* **Document section**

Wednesday, December 11, 2013

Come Out From Among Them!

 by Susan Weeks

'Be ye not unequally yoked together with unbelievers: for what fellowship hath righteousness with unrighteousness? and what communion hath light with darkness? And what concord hath Christ with Belial? or what part hath he that believeth with an infidel? And what agreement hath the temple of God with idols? for ye are the temple of the living God; as God hath said, I will dwell in them, and walk in them; and I will be their God, and they shall be my people.

Wherefore come ou
t from among them, and be ye separate, saith the Lord, and touch not the unclean thing; and I will receive you, And will be a Father unto you, and ye shall be my sons and daughters, saith the Lord Almighty.' (2 Cor. 6:14-18)

To put it in plain English: what are you doing hanging out with nonChristians and acting like they do? Why are you celebrating their holidays and walking in harmony with them?

Records excerpted from a collection
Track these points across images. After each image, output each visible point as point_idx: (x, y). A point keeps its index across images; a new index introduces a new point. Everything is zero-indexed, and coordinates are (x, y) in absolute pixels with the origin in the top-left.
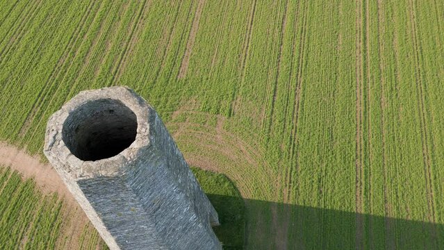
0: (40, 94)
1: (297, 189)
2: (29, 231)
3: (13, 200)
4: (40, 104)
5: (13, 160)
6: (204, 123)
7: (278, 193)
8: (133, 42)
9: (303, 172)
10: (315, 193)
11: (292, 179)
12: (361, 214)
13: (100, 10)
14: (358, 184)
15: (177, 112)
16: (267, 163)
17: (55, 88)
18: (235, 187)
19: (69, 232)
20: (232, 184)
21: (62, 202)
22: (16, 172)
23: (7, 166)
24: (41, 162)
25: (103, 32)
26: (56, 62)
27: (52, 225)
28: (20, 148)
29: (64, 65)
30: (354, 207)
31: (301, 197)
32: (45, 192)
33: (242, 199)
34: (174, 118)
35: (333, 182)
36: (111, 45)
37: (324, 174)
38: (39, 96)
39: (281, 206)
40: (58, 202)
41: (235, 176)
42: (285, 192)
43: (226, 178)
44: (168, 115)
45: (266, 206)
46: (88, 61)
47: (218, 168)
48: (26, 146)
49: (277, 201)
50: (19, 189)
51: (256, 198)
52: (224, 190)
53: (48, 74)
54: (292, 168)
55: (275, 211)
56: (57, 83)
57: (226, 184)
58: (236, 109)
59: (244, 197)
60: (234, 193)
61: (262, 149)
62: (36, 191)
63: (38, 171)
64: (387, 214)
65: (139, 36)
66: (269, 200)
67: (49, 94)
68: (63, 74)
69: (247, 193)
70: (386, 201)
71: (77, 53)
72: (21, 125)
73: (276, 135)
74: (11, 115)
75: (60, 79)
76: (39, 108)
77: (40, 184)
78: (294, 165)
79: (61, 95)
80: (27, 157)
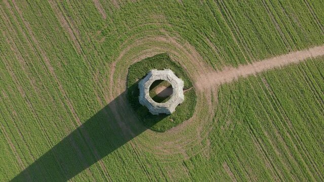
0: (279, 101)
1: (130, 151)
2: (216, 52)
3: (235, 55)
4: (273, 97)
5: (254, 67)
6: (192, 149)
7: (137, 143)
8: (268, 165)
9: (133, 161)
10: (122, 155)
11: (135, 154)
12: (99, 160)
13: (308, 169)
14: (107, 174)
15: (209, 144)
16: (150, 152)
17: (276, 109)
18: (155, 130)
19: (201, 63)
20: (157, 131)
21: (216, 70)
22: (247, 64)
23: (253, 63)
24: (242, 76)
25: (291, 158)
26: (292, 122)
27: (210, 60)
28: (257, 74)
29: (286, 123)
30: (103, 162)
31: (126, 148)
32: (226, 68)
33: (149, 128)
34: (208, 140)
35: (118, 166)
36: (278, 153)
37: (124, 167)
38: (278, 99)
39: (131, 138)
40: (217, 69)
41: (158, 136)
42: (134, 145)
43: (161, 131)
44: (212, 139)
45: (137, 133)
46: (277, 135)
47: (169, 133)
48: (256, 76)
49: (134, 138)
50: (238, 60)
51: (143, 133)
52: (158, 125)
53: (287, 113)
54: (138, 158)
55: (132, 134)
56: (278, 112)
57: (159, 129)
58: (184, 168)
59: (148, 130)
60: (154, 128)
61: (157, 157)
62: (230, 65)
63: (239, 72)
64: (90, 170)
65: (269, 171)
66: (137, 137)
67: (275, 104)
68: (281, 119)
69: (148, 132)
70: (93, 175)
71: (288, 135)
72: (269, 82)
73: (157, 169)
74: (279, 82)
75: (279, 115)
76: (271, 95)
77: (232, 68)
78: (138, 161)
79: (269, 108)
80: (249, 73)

* **List of tasks**
1: In the blog post about separating from unbelievers, what Bible passage is quoted?
2: The quoted verse in the blog post about separating from unbelievers asks a series of questions, each contrasting two things. List every pair it contrasts.
3: Continue the blog post about separating from unbelievers from its last sentence.

* **Answers to the tasks**
1: 2 Corinthians 6:14-18.

2:
- Righteousness and unrighteousness
- Light and darkness
- Christ and Belial
- He that believeth and an infidel
- The temple of God and idols

3:
One of the problems with today's (false) 'just as you are' gospel, is that people are not understanding that God isn't so desperate to have a family that He's bending over backwards and saying 'PLEASE get saved. I need you. You don't need to change. Just accept me.'

On the contrary, God has a very specific desire: that we become His children, and once again be conformed to His likeness (as Adam and Eve were, before they sinned). He wants children that pursue righteousness and holiness--not children that happily wallow in the filth of sin, perversion, uncleanness, and idolatry, like the heathen do.

YOU may like Christmas plenty. You may love this or that about it. It pleases your flesh. But it's not about YOU! As Christians, we are supposed to live our lives in such a way that we bring glory to GOD. Christmas does NOT glorify God.

If you are holding onto your 'right' to celebrate it, then you are acting like a petulant, spoiled child who is more concerned about what YOU want, than about pleasing your loving, gracious, and HOLY Father!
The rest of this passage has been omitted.